The survey results were clear: In addition to happy and healthy patients, the economics of patient warming equates to good business as well.

Taking Temperatures the Same Way Every Time

Consistent readings are required to implement practices that prevent perioperative hypothermia.

Surgical staff members must use a standardized method to measure patients' core body temperatures before, during and after surgery in order for clinical leaders to assess the effectiveness of active warming protocols.

The lack of a consistent approach was an issue at the Joint and Spine Center at The Christ Hospital Health Network in Cincinnati, where patients' temperatures were taken with oral thermometers in pre-op, esophageal probes or strip sticker thermometers in the OR, and temporal scanners in the PACU. The variability of temperature-taking techniques made it impossible to accurately compare readings taken at each phase of care, which made it unnecessarily difficult to identify where patient warming was most effective and where it needed to improve.

"We realized it's important to decide on a single temperature-taking method, and to use it consistently," says Amy Yarbrough, BS, BSN, RN, CNOR, an assistant clinical nurse manager at the center.
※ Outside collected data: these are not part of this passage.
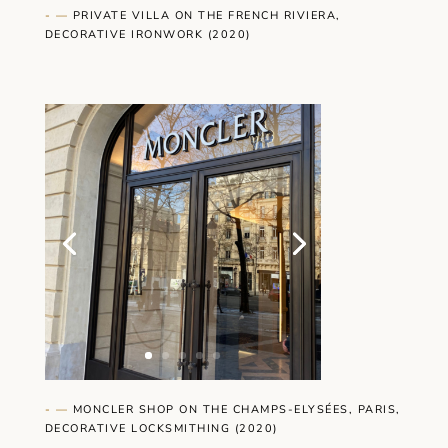
- —
PRIVATE VILLA ON THE FRENCH RIVIERA,
DECORATIVE IRONWORK (2020)
- —
MONCLER SHOP ON THE CHAMPS-ELYSÉES, PARIS,
DECORATIVE LOCKSMITHING (2020)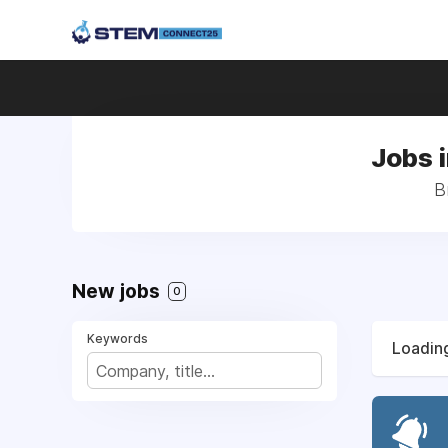
Jobs i
B
New jobs
0
Keywords
Loading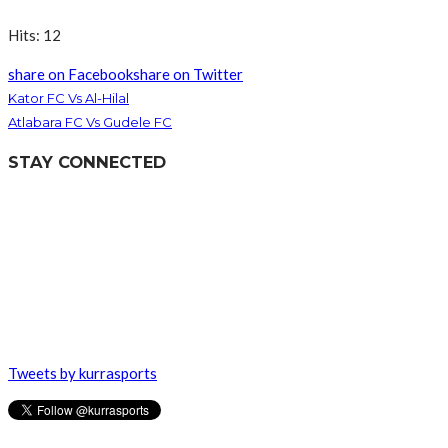
Hits: 12
share on Facebook
share on Twitter
Kator FC Vs Al-Hilal
Atlabara FC Vs Gudele FC
STAY CONNECTED
Tweets by kurrasports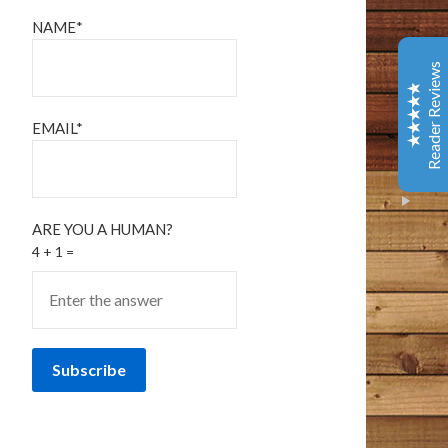
Coffee & Chocolate
NAME*
Barnes & Noble
This is one of the best books I have read in years. It
Reader Reviews
has tenderness and warm, gentle humor - and several
laugh out loud spots. Give yourself a gift and read this.
You will better about life.
EMAIL*
Amazon Customer
October 9, 2020
Amazon
I loved every bit of this book. I’ve been following the
ARE YOU A HUMAN?
Bangor Police page and then Tim Cotton’s page on
4 + 1 =
Facebook for years now. I think of it as a tiny little
Excellent
piece of my day that I can count on to make me feel
5
something – usually something good, comforting in
some way, occasionally a wee bit of sadness, but sad in
that wistful way that a person appreciates. This man
writes the way I often find myself thinking in my own
head. He points out all the commonalities that we have
as people, rather than the differences. The differences
he writes about are the superficial ones, and the ones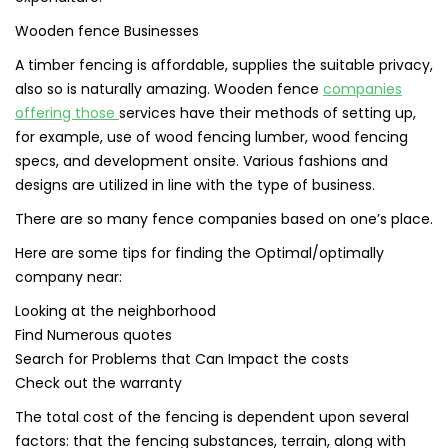
Wooden fence Businesses
A timber fencing is affordable, supplies the suitable privacy,
also so is naturally amazing. Wooden fence
companies
offering those
services have their methods of setting up,
for example, use of wood fencing lumber, wood fencing
specs, and development onsite. Various fashions and
designs are utilized in line with the type of business.
There are so many fence companies based on one’s place.
Here are some tips for finding the Optimal/optimally
company near:
Looking at the neighborhood
Find Numerous quotes
Search for Problems that Can Impact the costs
Check out the warranty
The total cost of the fencing is dependent upon several
factors: that the fencing substances, terrain, along with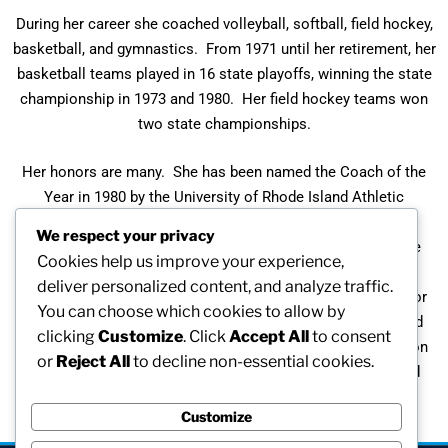
During her career she coached volleyball, softball, field hockey,
basketball, and gymnastics. From 1971 until her retirement, her
basketball teams played in 16 state playoffs, winning the state
championship in 1973 and 1980. Her field hockey teams won
two state championships.
Her honors are many. She has been named the Coach of the
Year in 1980 by the University of Rhode Island Athletic
Department and by the Rhode Island High School Girls’
We respect your privacy
Basketball Coaches’ Association. In 1987 she received the
Cookies help us improve your experience,
Coaches Association Award for contributions to girls’
deliver personalized content, and analyze traffic.
basketball. In 1988 she received the Alice Sullivan Award for
You can choose which cookies to allow by
service to Women’s Athletics presented by the Rhode Island
clicking
Customize
. Click
Accept All
to consent
Board of Basketball Officials. In 1991 the A. Lenore Cranston
or
Reject All
to decline non-essential cookies.
Award was established by the Association of Rhode Island
Women in Sport.
Customize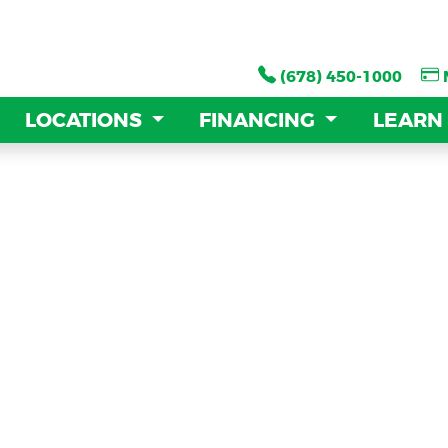
(678) 450-1000
(678) 450-1000
LOCATIONS
LOCATIONS
FINANCING
FINANCING
LEARN
LEARN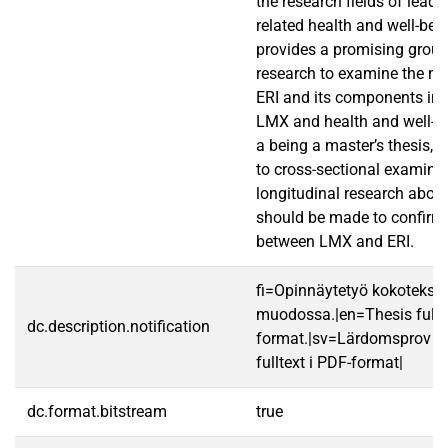
the research fields of lead
related health and well-bei
provides a promising ground
research to examine the me
ERI and its components in 
LMX and health and well-b
a being a master’s thesis, t
to cross-sectional examina
longitudinal research about
should be made to confirm 
between LMX and ERI.
fi=Opinnäytetyö kokotekst
muodossa.|en=Thesis fullt
dc.description.notification
format.|sv=Lärdomsprov ti
fulltext i PDF-format|
dc.format.bitstream
true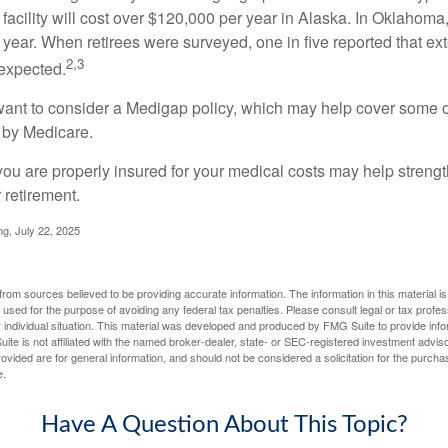
 facility will cost over $120,000 per year in Alaska. In Oklahoma,
year. When retirees were surveyed, one in five reported that ex
2,3
expected.
want to consider a Medigap policy, which may help cover some o
 by Medicare.
you are properly insured for your medical costs may help streng
 retirement.
ng, July 22, 2025
rom sources believed to be providing accurate information. The information in this material is
e used for the purpose of avoiding any federal tax penalties. Please consult legal or tax profes
 individual situation. This material was developed and produced by FMG Suite to provide infor
ite is not affiliated with the named broker-dealer, state- or SEC-registered investment advis
vided are for general information, and should not be considered a solicitation for the purchas
e.
Have A Question About This Topic?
As a result, staff now place a small continuous temperature monitoring sensor on patients' foreheads in pre-op. The sensor remains in place as patients move to the OR and the PACU, automatically recording temperatures along the way. "It's a simple, convenient and standardized way to capture accurate readings during the entire surgical process," says Ms. Yarbrough.

Mandating a consistent method for temperature-taking was part of the facility's overall effort to improve the warming of patients undergoing open abdominal procedures, lateral hip revisions and spinal fusions lasting longer than two hours — during which large areas of skin are exposed. "The initiative allowed us to enhance our warming practices and provided an opportunity to inform staff about a fundamental element of safe patient care," says Ms. Yarbrough.